Они вернулись в замок в полном молчании.
– Если вы не верите мне, то можете спросить у врачей: это голодный лагерный психоз, – твердил Рудольф, шагая перед камином и стараясь не смотреть на сервированный стол, отвернувшись от которого сидела и Стази. – Да, это ужасно, мы не имеем права так содержать людей в лагерях, но, увы, это не наша компетенция. И к тому же, насколько мне известно, в ваших лагерях дело обстоит не лучше. Мы все-таки столь безобразно содержим врагов, а вы-то – своих. – Стази молчала. – Это больная фантазия, поверьте. Такого не бывало даже в Средние века, а уж теперь и подавно. Я справлюсь насчет этого парня, все будет хорошо, он выправится, и вы сами потом увидите, что все это лишь угнетенная психика военнопленного.

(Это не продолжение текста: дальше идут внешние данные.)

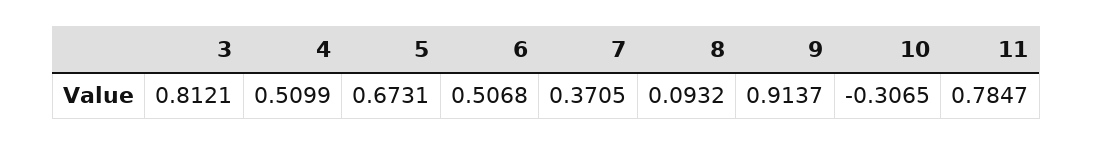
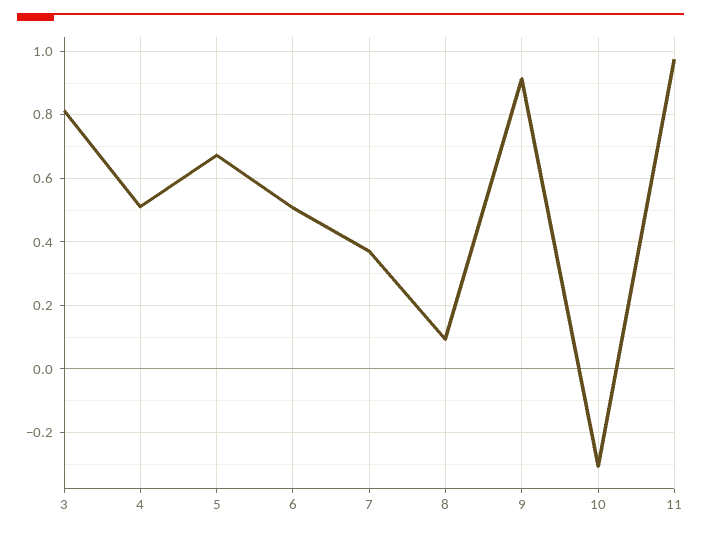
  {
    "3": 0.8121,
    "4": 0.5099,
    "5": 0.6731,
    "6": 0.5068,
    "7": 0.3705,
    "8": 0.0932,
    "9": 0.9137,
    "10": -0.3065,
-   "11": 0.7847
+   "11": 0.98
  }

Мы уже выходили к Гелену[92] с меморандумами о содержании лагерей. Но как вы думаете, этот юноша после выздоровления сможет быть нам полезен?
– Не знаю. Я ничего не знаю, – потерянно твердила Стази, безуспешно стараясь отогнать видение дребезжащего грузовика, кораблем-призраком несущегося где-нибудь по Кронверкскому. – Послушайте, Рудольф, помните, к вам приходил этот русский генерал? Дайте мне возможность поговорить с ним! Он ведь наверняка знает что-то, в офлагах много разумных и хорошо информированных людей, как я понимаю. Он скажет мне правду.

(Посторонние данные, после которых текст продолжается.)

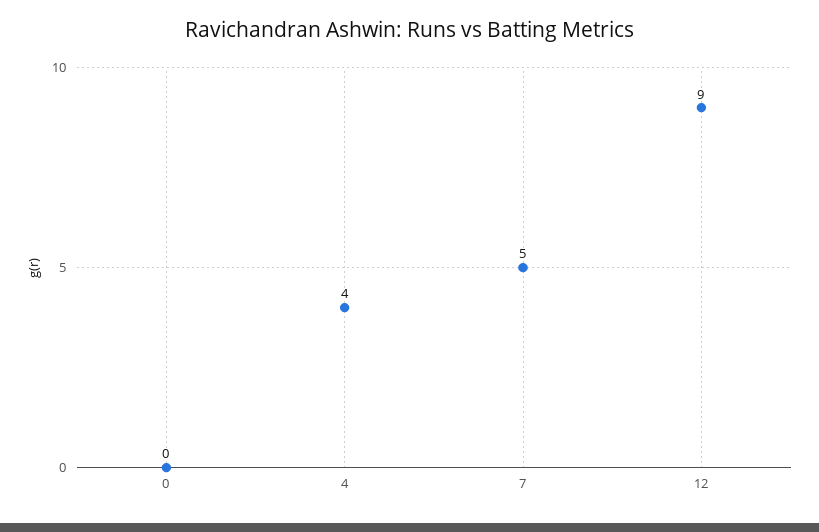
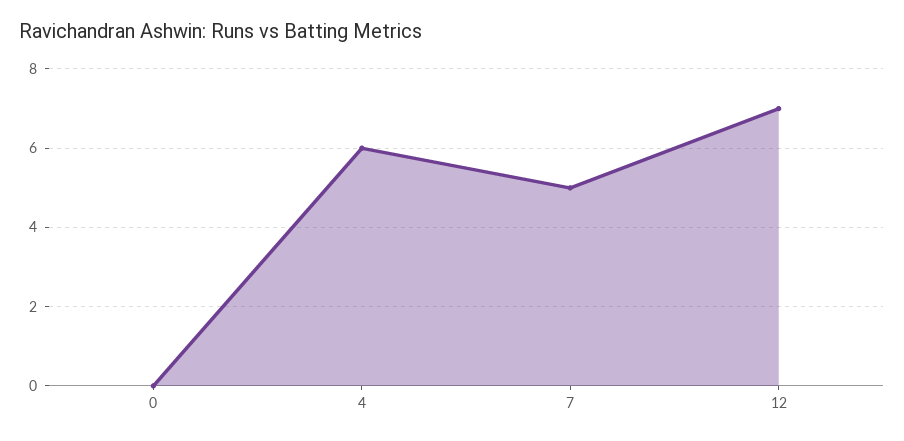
  {
    "0": 0,
-   "4": 4,
+   "4": 6,
    "7": 5,
-   "12": 9
+   "12": 7
  }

Генерал Благовещенский выглядел потерянно в сводчатом кабинете старого барона.
– Мы с вами находимся в таком положении, Иван Алексеевич, – без всяких предисловий начала Стази, – что нам нет смысла рассказывать друг другу свои печальные истории. А уж тем более – причины, по которым мы находимся тут, а не где-нибудь в другом месте.
– Не совсем так, но это зависит от цели разговора, – улыбнулся в усы генерал.
– Можете считать меня кем угодно, мне все равно. Я прошу только об одном. В офлаге есть люди из Ленинграда? Что с городом?
– Вы ленинградка?
– Разумеется.
– На этом фронте позиционная война, пленных, тем более офицеров очень мало. У нас, по крайней мере, я не знаю.
– Вы меня обманываете! Вам так приказал штандартенфюрер Герсдорф?
– Вряд ли можно сказать, что я ему подчиняюсь. Но сказать вам могу одно: город держится и, судя по всему, продержится. Гитлер слишком распыляет силы.
– Один юноша из солдатского лагеря сказал мне, что был там и что от города остались одни трупы.
– Рассказывающие всегда преувеличивают. Никто не стал бы оборонять мертвый город. Кстати, где вы жили в Ленинграде?
– На углу Широкой и Пушкарской.
– Как-с? – Благовещенский провел рукой по глазам. – Так это вы исполняете приказания штандартенфюрера Герсдорфа?
– Я вас не понимаю, – растерялась Стази.
– Врагу, даже если он союзник, лучше знать как можно меньше. К сожалению, ничем не могу вам помочь. – Генерал встал и вдруг болезненно скривился. – Простите, нога. Это старое, еще с Перемышля. Не будете ли вы так любезны помочь мне спуститься вниз.
И на огромной парадной лестнице, где внизу стояли два часовых, Благовещенский быстро шепнул Стази, при этом морщась, словно от боли:
– Ваш отец, штабс-капитан Новинский, был моим командиром в шестнадцатом, у Рафаловки.